Bien. Je sélectionnai un jean, un pull col roulé noir et mes sous-vêtements avant de retourner dans la salle de bain.
Je plongeai entièrement dans l'eau chaude parfumée, puis en ressortis vivement la tête prenant une grosse bouffée d'oxygène.
— Il y a quelqu'un ? cria une voix.
Je me pétrifiai… cette scène avait un goût de déjà-vu. Mais ce n'était pas la voix chaude et grave de la première fois. Je saisis une grande serviette de bain et la noua sur ma poitrine... Autant affronter les démons me torturant. J'aurais droit à quelle version ? Qu'espérai-je à revivre cette situation ?
— J'arrive !
Je me précipitai hors de la pièce, dégoulinante d'eau et de mousse... Un vrai remake. Je grimaçai.
Gillian se trouvait dans le salon.
— Je suis désolée, j'étais dans le bain... et... bref, je ne suis pas prête, finis-je avec un sourire contrit.
L'idée d'être un petit peu exhibitionniste me traversa l'esprit.

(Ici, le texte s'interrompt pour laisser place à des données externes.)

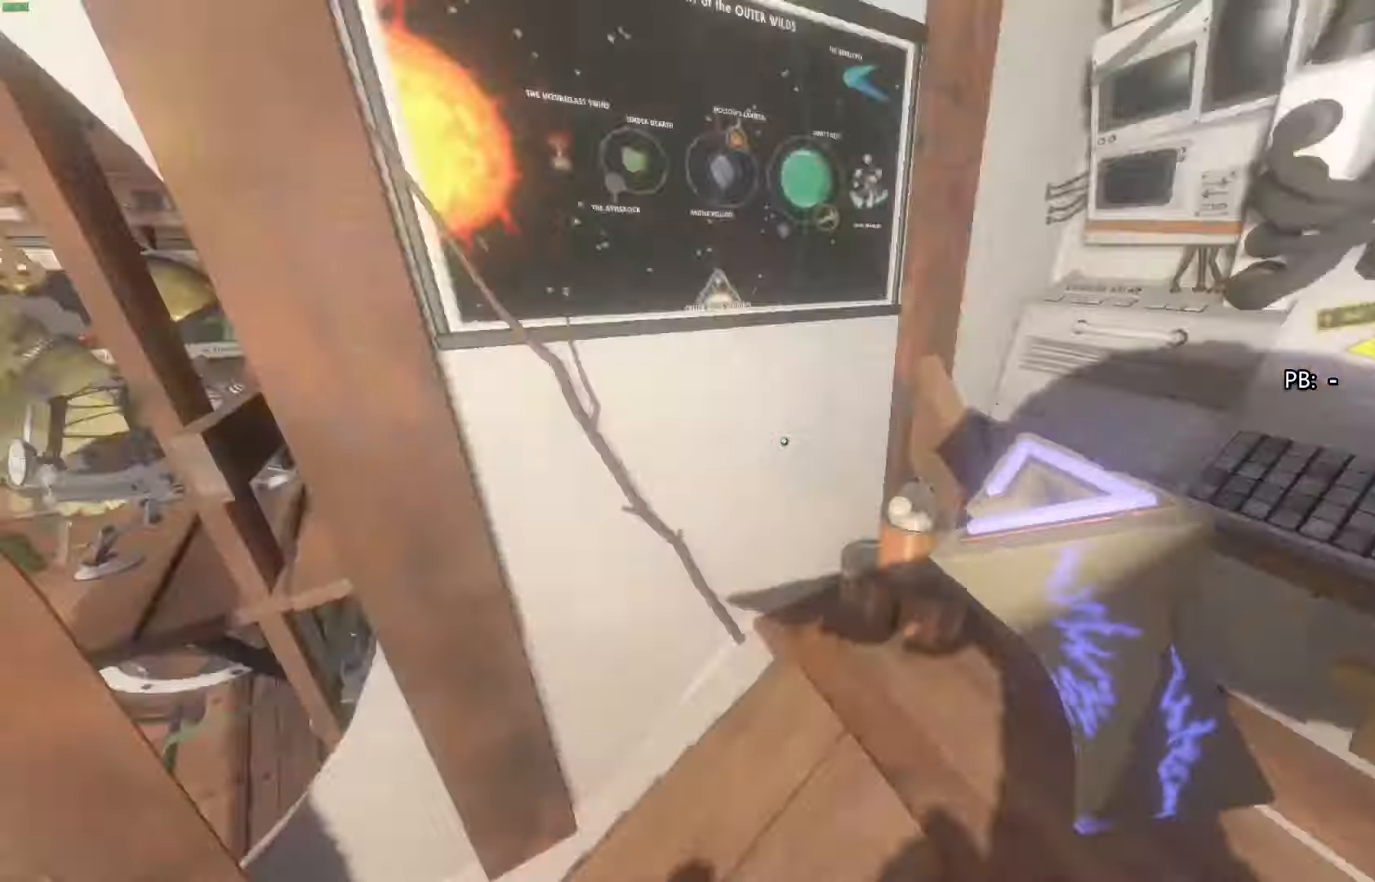
{"buttons": [], "left_stick": "up-left", "right_stick": "center", "events": [[133, "left_stick", "up-left"], [367, "right_stick", "center"]]}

La tête de Gillian valait son pesant de cacahuètes. Les yeux grands écarquillés, la bouche ouverte, un charmant bouquet de tulipe rouge à la main. Les joues assorties aux fleurs.
Il se retourna vivement, ne m'offrant plus que son dos.

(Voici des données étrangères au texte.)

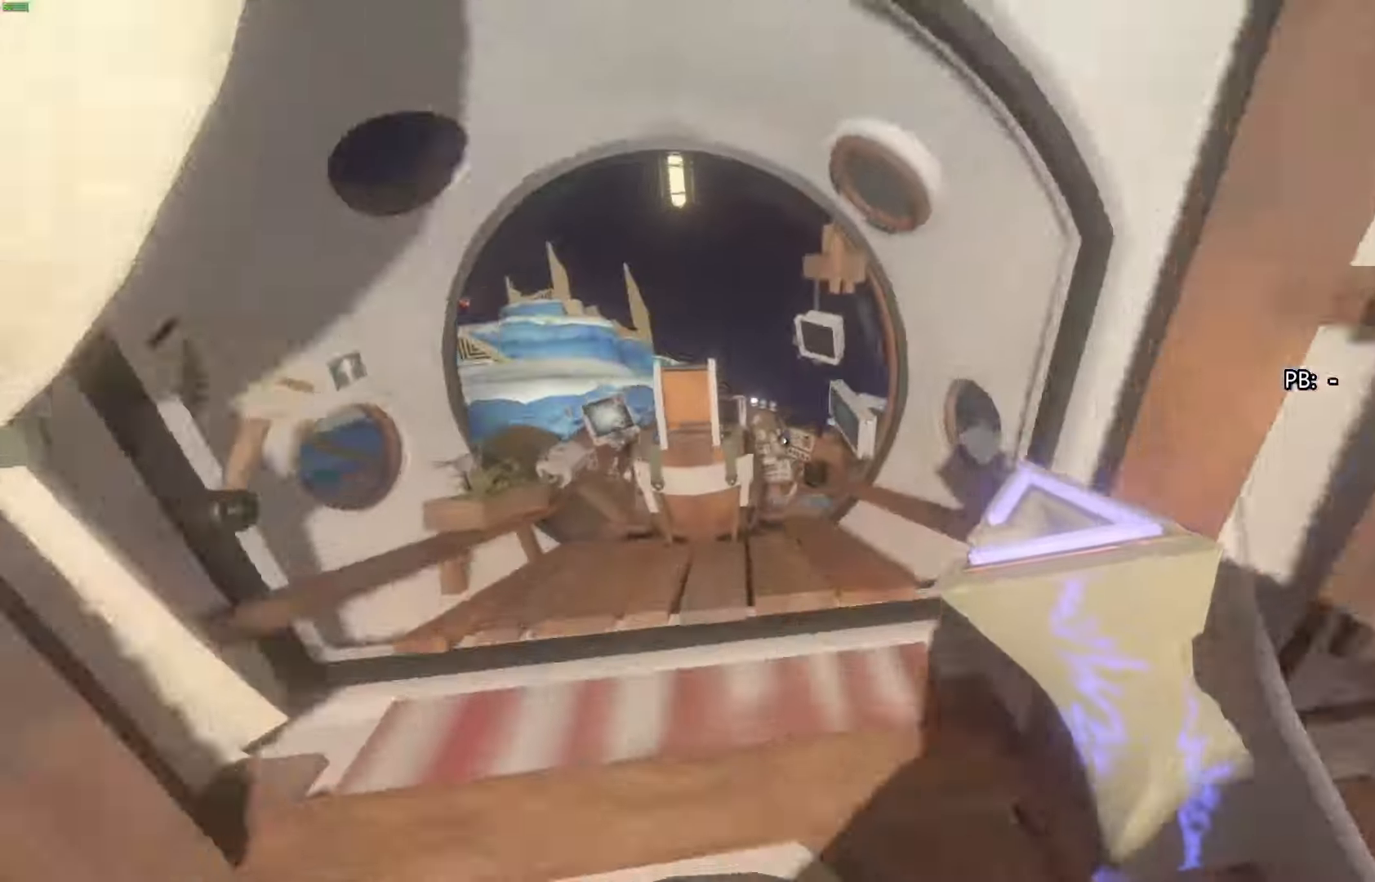
{"buttons": [], "left_stick": "center", "right_stick": "center", "events": [[367, "SQUARE", "down"], [433, "left_stick", "center"], [467, "SQUARE", "up"]]}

— Pardon, je suis un peu en avance... En fait, je suis très en avance... d'où les fleurs. Non pas que je doive m'excuser d'être en avance. En fait, si. C'est… c'est pour ça, les fleurs.
Il parlait très vite sous le coup de l'émotion.
Il tendit en arrière le bouquet sans se retourner.
Je m’approchai pour les saisir.
— Merci, elles sont très belles. Installe-toi, je vais finir de me préparer.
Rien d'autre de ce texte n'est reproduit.